Willie Nelson – Tougher Than Leather

Tougher Than Leather

Willie NelsonTougher Than Leather Columbia QC 38248 (1983)


Anthropologist F.G. Bailey wrote in his book Humbuggery and Manipulation: The Art of Leadership (1988) that a leader has a need for an entourage, who make up a buffer and a sort of subordinate set of leaders to insulate the ultimate leader from the mundane.  But, such a leader must control his entourage, usually through strategic use of uncertainty and discord among the ranks.  If we take Bailey’s theories (right or wrong) and apply them to Willie Nelson, then maybe they provide an explanation of what went wrong in the 1980s.  Nelson developed a Pollyanna-esque “positive thinking” approach to life and steadfastly refused to focus his energies or attention on anything negative.  He did have an entourage, which between his backing band, drivers, bodyguards and assorted others, had grown quite large by the early 80s.  But his laid-back approach to life didn’t allow him any room to control this entourage.  So he was too often enveloped in a strange cocoon of celebrity.  His recordings, increasingly pop- and easy listening-oriented, suffered because of it.

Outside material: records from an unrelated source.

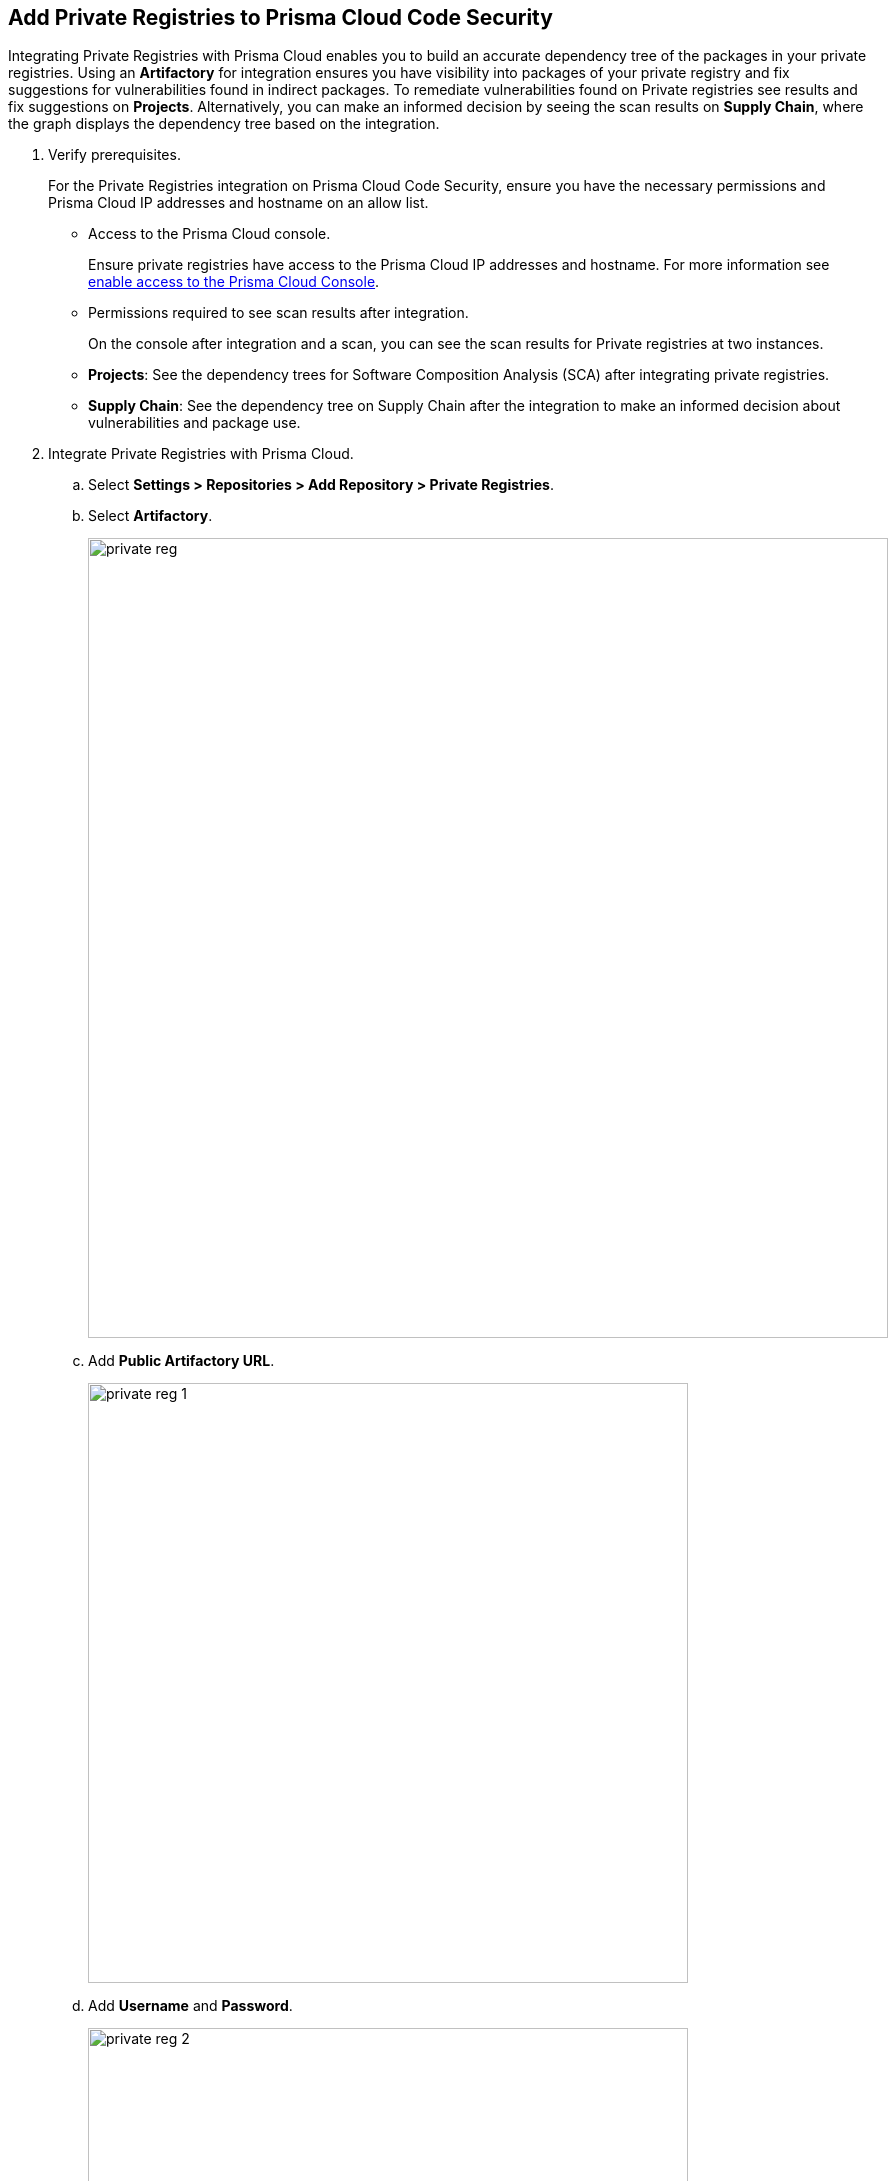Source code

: :topic_type: task

[.task]
== Add Private Registries to Prisma Cloud Code Security

Integrating Private Registries with Prisma Cloud enables you to build an accurate dependency tree of the packages in your private registries. Using an *Artifactory* for integration ensures you have visibility into packages of your private registry and fix suggestions for vulnerabilities found in indirect packages.
To remediate vulnerabilities found on Private registries see results and fix suggestions on *Projects*. Alternatively, you can make an informed decision by seeing the scan results on *Supply Chain*, where the graph displays the dependency tree based on the integration.


[.procedure]

. Verify prerequisites.
+
For the Private Registries integration on Prisma Cloud Code Security, ensure you have the necessary permissions and Prisma Cloud IP addresses and hostname on an allow list.
+
* Access to the Prisma Cloud console.
+
Ensure private registries have access to the Prisma Cloud IP addresses and hostname. For more information see https://docs.paloaltonetworks.com/prisma/prisma-cloud/prisma-cloud-admin/get-started-with-prisma-cloud/enable-access-prisma-cloud-console.html#id7cb1c15c-a2fa-4072-%20b074-063158eeec08[enable access to the Prisma Cloud Console].
+
* Permissions required to see scan results after integration.
+
On the console after integration and a scan, you can see the scan results for Private registries at two instances.
+
* *Projects*: See the dependency trees for Software Composition Analysis (SCA) after integrating private registries.
* *Supply Chain*: See the dependency tree on Supply Chain after the integration to make an informed decision about vulnerabilities and package use.

. Integrate Private Registries with Prisma Cloud.

.. Select *Settings > Repositories > Add Repository > Private Registries*.

.. Select *Artifactory*.
+
image::private-reg.png[width=800]

.. Add *Public Artifactory URL*.
+
image::private-reg-1.png[width=600]

.. Add *Username* and *Password*.
+
image::private-reg-2.png[width=600]
+
NOTE: The permissions associated with the username determine the scan results for private registries.

.. Select *Next*.

. Add Package Manager to configure registry scans on the console.

.. Select a *Package Manager* to configure as a default integration.
+
image::private-reg-3.png[width=600]

.. Select *Registries* that package managers use.
+
image::private-reg-4.png[width=600]
+
NOTE: NPM requires you to define your repository is `Private`. For Maven, you can select *Mirror Registry* if the repository is a mirror of an existing repository.

.. Select *Add Package*.
+
image::private-reg-5.png[width=600]

.. Select *Done*.
+
Access *Settings > Repositories* to see the latest list of Private Registries integrations.
+
//To remediate scan results for private registries.
//+
Access *Code Security > Projects > Vulnerabilities* to see the scan results of private registries integrations to remediate vulnerabilities.
+
NOTE: After a private registry integration, the registry is a default reference for package versions on the console. Therefore, if a private fix version for the registry is not available, then recommendation on the console will be a public fix version.
+
Additionally, you can access *Code Security > Supply Chain* to view the dependency tree of the private packages.
+
Optionally, you can choose to delete a private registry integration on the console. Access *Settings > Repositories > Add Repository > Private Registries > Artifactory* and then select *Delete*.
+
image::private-reg-6.png[width=600]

Near the peak of his popularity Willie collapsed a lung, and had to recuperate in the hospital for a time.  While there, he planned his 1983 album Tougher Than Leather.  It marked a return to the stripped-down old-time acoustic country sound of Red Headed Stranger.  It ends up being Nelson’s finest album of the decade by a fair margin.  He had a lot of range, but he was always known first and foremost as a country artist for a reason.  He plays to his strengths here.  There are some old tunes and even some traditional chestnuts like “Beer Barrel Polka” tossed together with another loose (and barely recognizable) concept.  This time it has to do with reincarnation — a topic Nelson genuinely believed in.  The time spent on thinking this through provides warm returns.  This is the most consistent and convincing album Nelson would deliver for a while.  The reason may well be that being less reliant on his band and having more time to himself in the hospital Nelson freed himself briefly from the confines of his entourage.  This may not be his finest moment compared to the entirety of his career, but renditions of the likes of “My Love for the Rose,” “Changing Skies” and “Summer of Roses/December Day” (and more) are very good.